Mentre la fase 2, pur fra mille contraddizioni, sembra avviarsi, l'attenzione alla disabilità latita. Il Centro sociale “Il Melograno” ben consapevole del profondo disagio causato ai suoi giovani utenti e alle loro famiglie dal protrarsi del lockdown - nonostante l’impegno profuso per realizzare le attività in smart-working -, all'indomani dell'emanazione del DPCM del 26 aprile, ha messo in atto ogni possibile strumento idoneo a consentire di riaccogliere i suoi ragazzi in sede.
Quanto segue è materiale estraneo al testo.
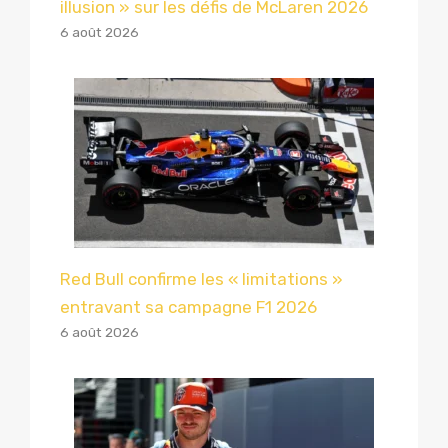
illusion » sur les défis de McLaren 2026
6 août 2026
Red Bull confirme les « limitations »
entravant sa campagne F1 2026
6 août 2026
Il poter disporre di spazi e di strutture dalle dimensioni considerevolmente superiori a quelle richieste dalle misure di distanziamento, assicurando la possibilità di garantire la salute di utenti ed operatori, ha permesso di adottare il protocollo anticontagio e di acquisire - sia pure con grave disagio economico - dotazione di materiali e strumenti conseguenti. Alla possibilità di riprendere anche immediatamente le attività, si frappone, però, la mancanza dei ‘piani territoriali adottati dalle Regioni’ che, "attraverso eventuali specifici protocolli, assicurino il rispetto delle disposizioni per la prevenzione del contagio e la tutela della salute", come previsto dall’art. 8 del citato DPCM.
Contando sulla consapevolezza - che al Decisore Politico non può mancare - del grave danno anche psicologico che l'assenza di disposizioni può causare ad una categoria di cittadini tra le più fragili, l'Associazione ha sottoposto per iscritto il problema al Presidente della Giunta Regionale, sperando di essere messa rapidamente in grado di riprendere appieno le attività: "dar voce a chi non ha voce", ovvero la tutela dei diritti dei cittadini che fanno più fatica, è compito fondamentale delle Associazioni di Volontariato che operano al loro fianco.